RFR: Parallelize safepoint cleanup

Thu Jun 29 11:42:42 UTC 2017

How many Java threads are involved in monitor Inflation ? Parallelization is spread by Java threads (i.e. each worker claims and deflates monitors of 1 java thread per step).

Roman

Am 29. Juni 2017 12:49:58 MESZ schrieb Robbin Ehn <robbin.ehn at oracle.com>:
>Hi Roman,
>
>I haven't had the time to test all scenarios, and the numbers are just
>an indication:
>
>Do it VM thread, MonitorUsedDeflationThreshold=0, 0.002782s avg, avg of
>10 worsed cleanups 0.0173s
>Do it 4 workers, MonitorUsedDeflationThreshold=0, 0.002923s avg, avg of
>10 worsed cleanups 0.0199s
>Do it VM thread, MonitorUsedDeflationThreshold=1, 0.001889s avg, avg of
>10 worsed cleanups 0.0066s
>
>When MonitorUsedDeflationThreshold=0 we are talking about 120000 free
>monitors to deflate.
>And I get worse numbers doing the cleanup in 4 threads.
>
>Any idea why I see these numbers?
>
>Thanks, Robbin
>
>On 06/28/2017 10:23 PM, Roman Kennke wrote:
>> 
>>>
>>> On 06/27/2017 09:47 PM, Roman Kennke wrote:
>>>> Hi Robbin,
>>>>
>>>> Ugh. Thanks for catching this.
>>>> Problem was that I was accounting the thread-local deflations
>twice:
>>>> once in thread-local processing (basically a leftover from my
>earlier
>>>> attempt to implement this accounting) and then again in
>>>> finish_deflate_idle_monitors(). Should be fixed here:
>>>>
>>>> http://cr.openjdk.java.net/~rkennke/8180932/webrev.09/
>>>> <http://cr.openjdk.java.net/%7Erkennke/8180932/webrev.09/>
>>>
>>> Nit:
>>> safepoint.cpp : ParallelSPCleanupTask
>>> "const char* name = " is not needed and 1 is unused
>>>
>> Sorry, I don't understand what you mean by this. I see code like
>this:
>> 
>>        const char* name = "deflating idle monitors";
>> 
>> and it is used a few lines below, even 2x.

Collected data:
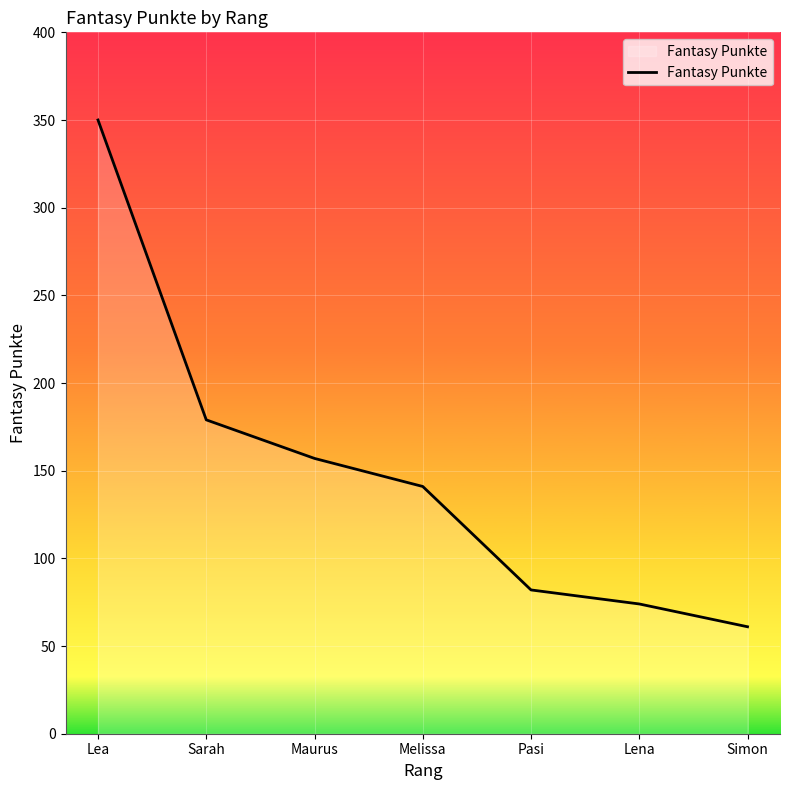

Reading left to right, extract all data points from this chart.

350	179	157	141	82	74	61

Work to complete: Please carry on the email thread about parallelizing safepoint cleanup from the point where it stops. You won't need the data for this.

Result:
>> 
>> What's '1 is unused' ?
>> 
>>>>
>>>> Side question: which jtreg targets do you usually run?
>>>
>>> Right now I cherry pick directories from: hotspot/test/
>>>
>>> I'm going to add a decent test group for local testing.
>> That would be good!
>> 
>> 
>>>
>>>>
>>>> Trying: make test TEST=hotspot_all
>>>> gives me *lots* of failures due to missing jcstress stuff (?!)
>>>>    And even other subsets seem to depend on several bits and pieces
>>>> that I
>>>> have no idea about.
>>>
>>> Yes, you need to use internal tool 'jib' java integrate build to get
>>> that work or you can set some environment where the jcstress
>>> application stuff is...
>> Uhhh. We really do want a subset of tests that we can run reliably
>and
>> that are self-contained, how else are people (without that jib
>thingy)
>> supposed to do some sanity checking with their patches? ;-)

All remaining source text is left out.